Effects of NGR1 on serum biochemical indicators in LADCA-ligated rats. (A) LDH; (B) CK-MB; (C) α-HBDH; (D) IL-6; (E) NF-κB; (F) TNF-α; and (G) FFA. Values expressed as the mean ± SD. ^* p < 0.05, ^** p < 0.01, and ^*** p < 0.001 vs. the MI group; ^# p < 0.05, ^## p < 0.01, and ^#### p < 0.001 vs. the sham group (n = 6 for sham, MI, Met, NGR1-L, and NGR1-H groups).

FIGURE 4

Network pharmacology of NGR1. (A) Reverse-docked targets of NGR1; (B) Functional annotation of reverse-docked targets. These reverse-docked targets were annotated by GO terms.
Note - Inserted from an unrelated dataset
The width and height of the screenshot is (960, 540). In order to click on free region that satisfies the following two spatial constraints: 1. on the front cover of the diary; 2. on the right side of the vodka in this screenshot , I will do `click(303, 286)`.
The pathways were evaluated by a false-positive rate, ^* F < 0.05, ^** F < 0.01, and ^*** F < 0.001. (C) Functional target association network by String analysis. (D) Functional annotation of reverse-docked targets by KEGG terms.

FIGURE 5

Myocardial proteomics combined with network pharmacology revealed that NGR1 improved lipid metabolism in the ischemic myocardium. (A) Heatmap of differential proteins between the NGR1-H group and the MI group. (B) Functional annotation of differential proteins. (C) Lipid metabolism–associated network including reverse-docked targets and differential proteins. Spheres represent reverse-docked targets and diamonds represent differential proteins. (D) Functional annotation of proteins in the lipid metabolism–associated network. These proteins in the lipid metabolism–associated network were annotated by GO terms. The pathways were evaluated by a false-positive rate, ^* F < 0.05, ^** F < 0.01, and ^*** F < 0.001.

FIGURE 6

Validation of key differential protein expression in the lipid metabolism–associated network. (A) Heatmap of differential proteins in the lipid metabolism–associated network. (B) Expression of COX2, CPT2, ACADVL, and CD36 by Western blots. Values expressed as the mean ± SD. ^* p < 0.05, ^** p < 0.01, and ^*** p < 0.001 vs. the MI group; ^# p < 0.05, ^## p < 0.01, and ^#### p < 0.001 vs. the sham group (n = 3 for sham, MI, NGR1-L, and NGR1-H groups).

FIGURE 7

Conventional MD simulation for evaluating the binding affinity of mTOR and AKT with or without NGR1. (A) Overview structure of the mTOR-AKT complex with NGR1 and a zoom-in view of NGR1 and the surrounding amino acids. (B) Backbone (alpha-C, C, N atoms) RMSDs are shown as a function of time for mTOR and AKT without NGR1 during 50-ns molecular dynamics simulation. (C) Backbone (alpha-C, C, and N atoms) RMSDs are shown as a function of time for mTOR and AKT with NGR1 during 50-ns molecular dynamics simulation. (D) RMSF of mTOR and AKT residues in 50-ns molecular dynamics simulation.